I´m sad to admit that over the past few weeks my visits to Plaza Mayor have become more widely-spaced. Uncharacteristically cloudy skies and sporadic dribbles of rain have made window-seats in cafés a more appealing prospect than bottom-numbing stone benches and, as a consequence, long afternoons of people-watching in the Plaza have been replaced by a brief stroll across the cobbles on my way home.
I certainly regret that the hours spent whiled away soaking up the ambience of the city´s centrepiece have been curtailed. The everchanging face of the square meant that every afternoon spent bench-side had a different vibe, each day defined by the assorted gaggles of tourists, the random rotation of street performers and the distinct mood imposed by the weather.
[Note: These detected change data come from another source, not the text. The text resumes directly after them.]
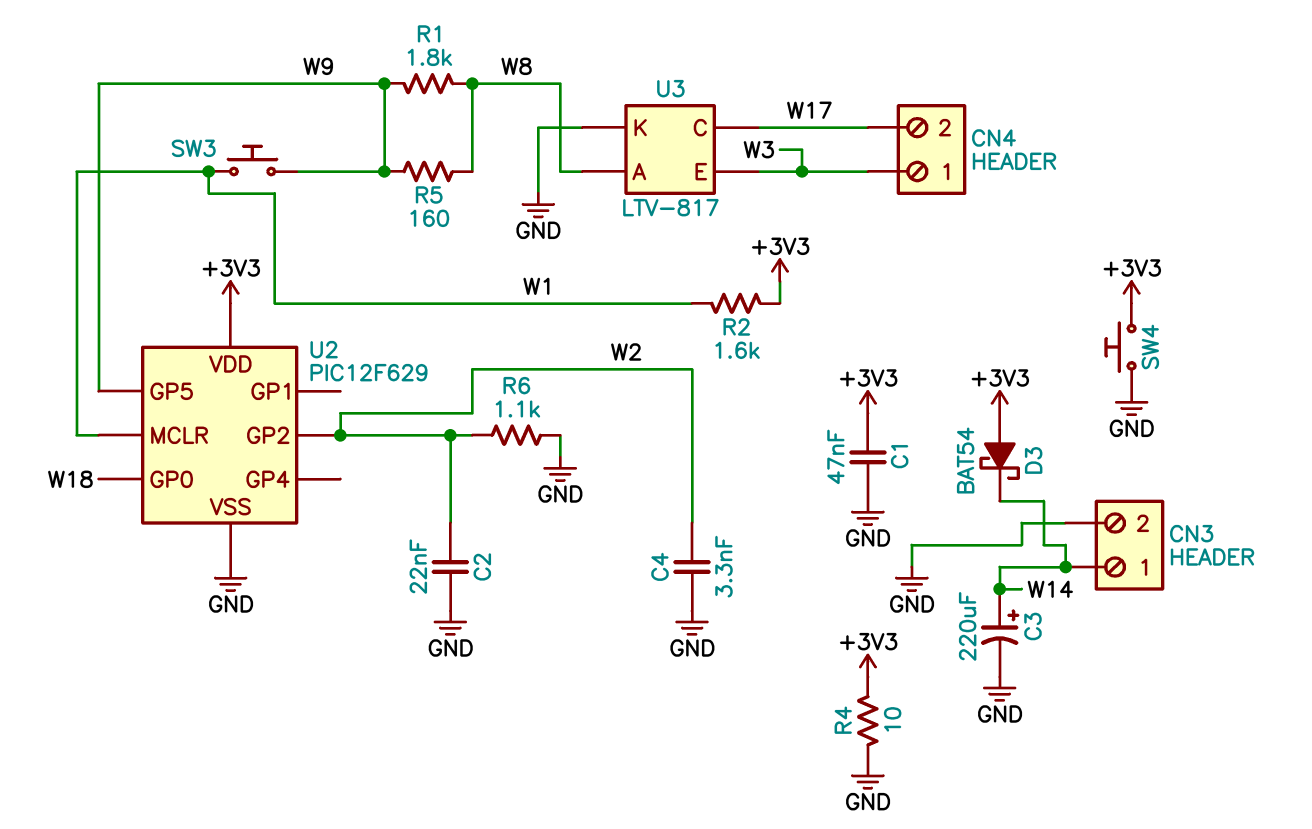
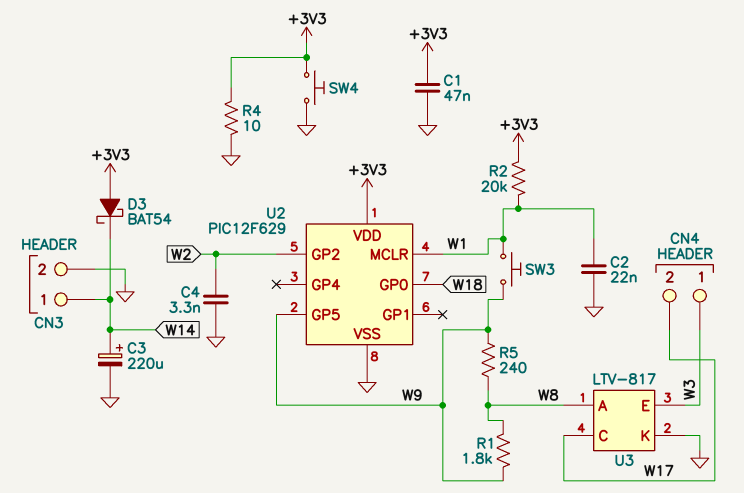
C2: 22nF (GND, W2) -> 22nF (GND, W1)
R2: 1.6k (+3V3, W1) -> 20k (+3V3, W1)
R5: 160 (W8, W9) -> 240 (W8, W9)
R6: 1.1k (GND, W2) -> none

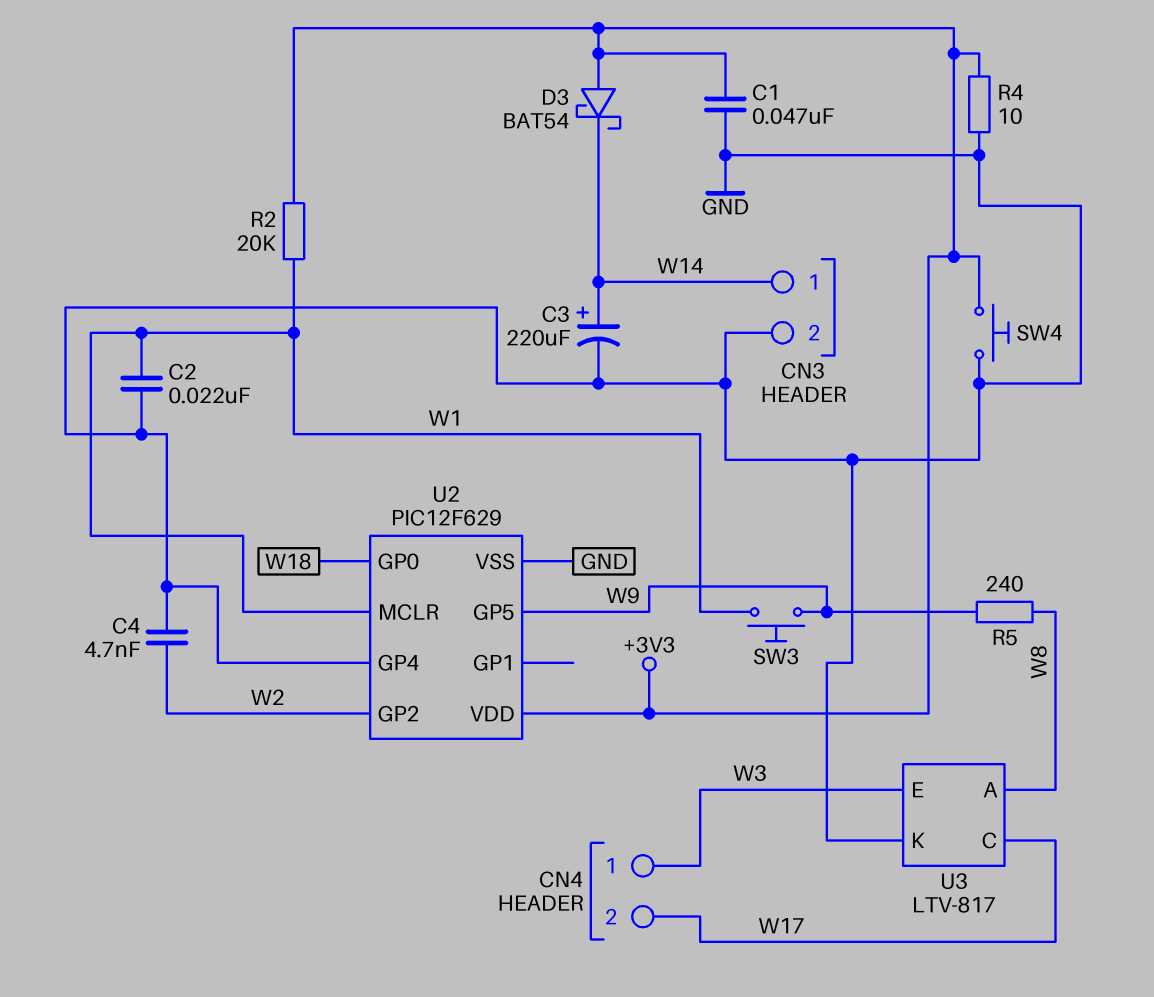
C4: 3.3nF (GND, W2) -> 4.7nF (GND, W2)
R1: 1.8k (W8, W9) -> none
U2 pin GP4: none -> GND

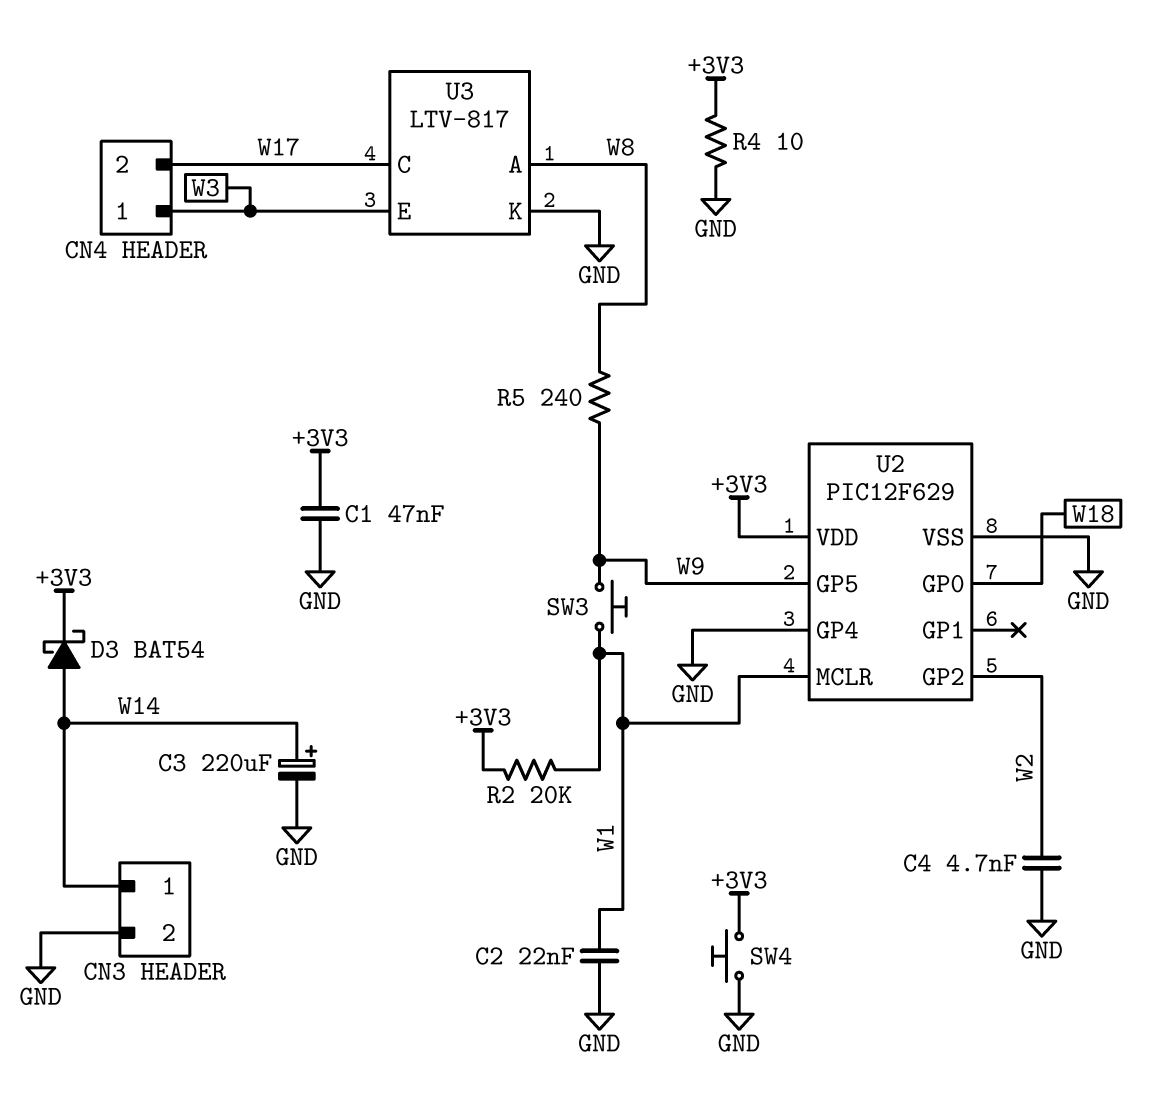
D3: schottky BAT54 (A +3V3, K W14) -> schottky BAT54 (A W14, K +3V3)

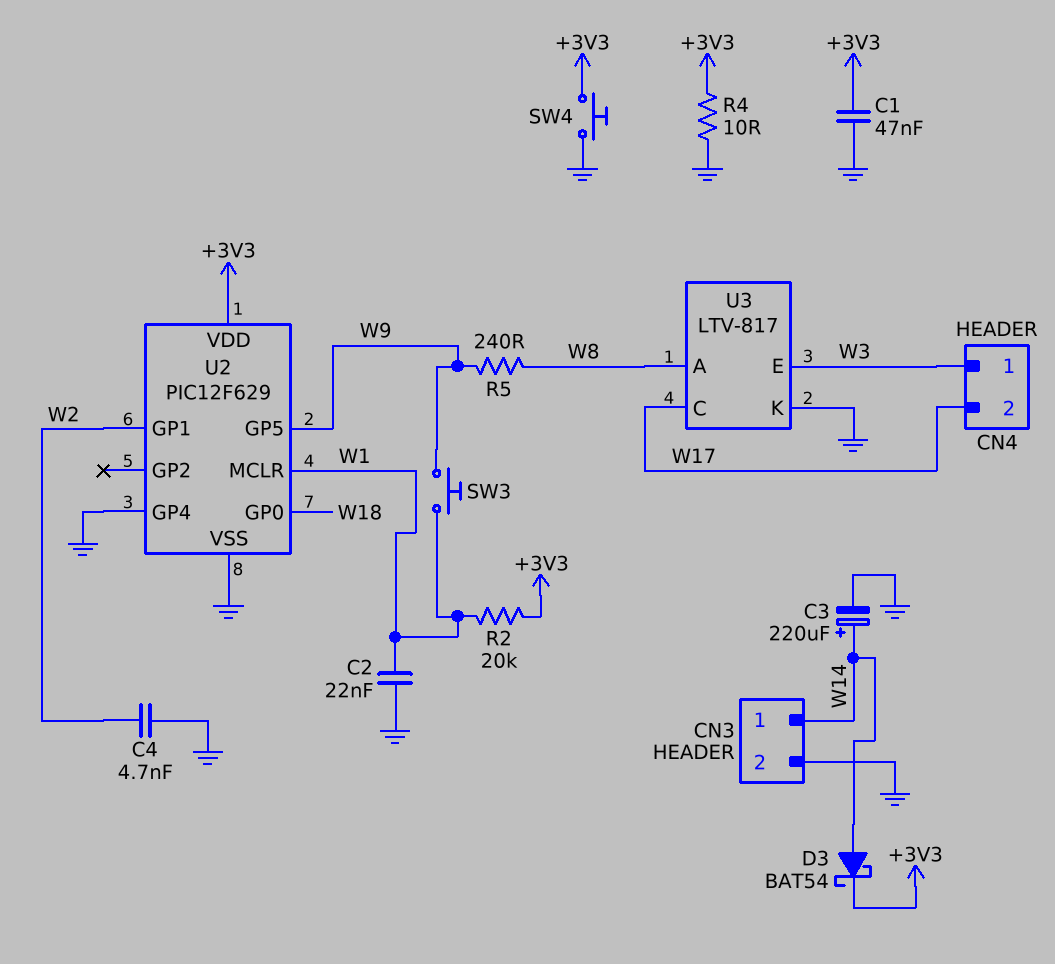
U2 pin GP1: none -> W2
U2 pin GP2: W2 -> none

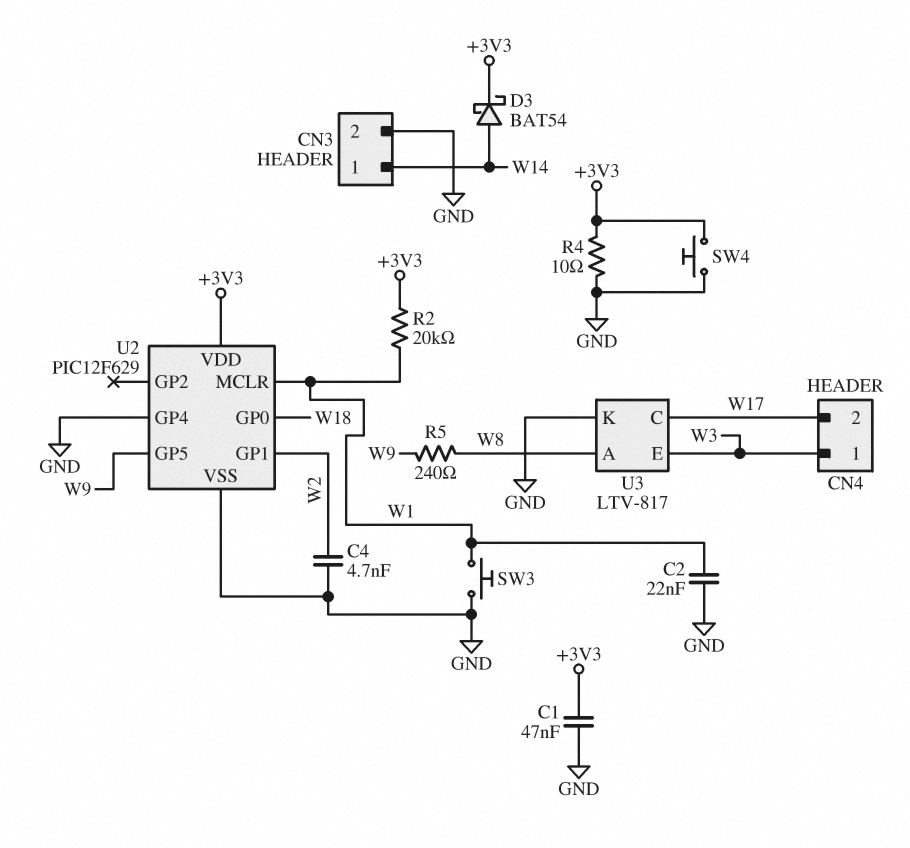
C3: 220uF (plus W14, minus GND) -> none
SW3: button (W1, W9) -> button (GND, W1)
The last time I lingered there, about a fortnight ago, the square was buzzing with the jaunty swing of a jazz band. Normally afloat with the melodious tunes of accordion players, the plaza was alive with a relentlessly strummed, rythmic riff and the lively counterpoint of two saxes. Rare visiters to the square, the group injected an energetic, foot-tapping bounce. Of the street performers, some of the regulars looked distinctly put-out: a broad-bellied, heavily moustached violinist retreated morosely from the square, his violin resting over his shoulder, and a sullen-looking Spongebob Squarepants retired wearily to a bench, lighting a cigarette. Even Spiderman, normally the commanding, central figure of the square, had been relegated to a shaded corner, temporarily defunct.
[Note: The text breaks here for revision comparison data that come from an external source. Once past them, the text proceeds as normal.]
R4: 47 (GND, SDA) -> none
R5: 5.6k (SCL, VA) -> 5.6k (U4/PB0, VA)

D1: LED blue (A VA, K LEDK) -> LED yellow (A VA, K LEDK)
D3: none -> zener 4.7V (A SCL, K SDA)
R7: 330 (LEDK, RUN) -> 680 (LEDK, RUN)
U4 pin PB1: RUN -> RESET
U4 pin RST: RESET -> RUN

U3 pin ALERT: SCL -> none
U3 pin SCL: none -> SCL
On subsequent visits, when I hurriedly skirted the Plaza en route to class, I did not see the jazz band. However, neither did I see Spiderman. His habitual corner remained empty, his hulking figure nowhere to be seen. Usually such a reliable presence in the square, the absence of his distinct, rotund silhouette was poignant. Given that the last time I saw him he had been uncharacterically unanimated, I started to worry.
Granted, there were an abundance of logical explanations for his temporary absence - perhaps he had wondered off to get a sandwich as I had passed, or had simply taken a day or two off with a bout of flu. However, I struggled to imagine Spiderman tucked up in bed with a snotty nose and a temperature. In fact, it was difficult to imagine the-man-beneath-the-suit at, making it all too easy to dismiss any rational reasoning. I began to fear that he had finally tired of Plaza Mayor and so taken his unique business elsewhere. At first glance he may appear to be something of a peculiarity, out-of-place alongside the majesty of the square. However, his unwavering occupation of the square has cemented his position as an essential resident. For me, he is an essential personality in the Plaza, a defining idiosyncracy of the square. It seems to lack something when he´s not there.
However, my fears were extinguished last Saturday when, with a free afternoon and a forecast of “sunny spells”, I gratefully returned to my favoured bench. Even before I had passed under the arched entrance to the Plaza I could hear the welcomingly familiar bellows of, “Now, scaaaary... now, seeexy!”. Spiderman had returned, and was in his element. As I watched that afternoon, he never paused from his personna. A day of non-stop business, he worked through his trademark repertoire of postures without pause for breath. Contesting a relentless flow of business, on one occasion he didn´t even bother to roll down his mask and stub out his fag before coraling an unsuspecting tourist into position - I am sure that a weathered, overweight Spiderman miming flight with a fag hanging from the corner of his mouth made an illustrative picture of the streets of Madrid.
When I had been seated for about half an hour a group of 16 American señoritas meandered into the square, each sporting a red, silk sash declaring that they were on “Sarah´s Hen Weekend”. Spiderman made a beeline for the group. He ambled slowly towards them in broad, easy steps, and paused a few metres away. Rolling back on his heels, his back slightly arched, belly potruding round and proud before him, he spread his arms wide, palms open, in a welcome gesture. Though a giggly and somewhat apprehensive group at first, being an expert at his trade he had soon coaxed them into semi-circle around him. With his audience in place, he lowered himself awkwardly to his knees in theatrical mock worship of the bride, his heavy belly grazing the cobbles. After, having won over the sceptics in the group, he struggled laboriously to his feet and began authoritatively herding the group into collective poses.
As I walked away, his booming bellow fading into a distant rumble, I smiled to myself. The ringmaster had returned!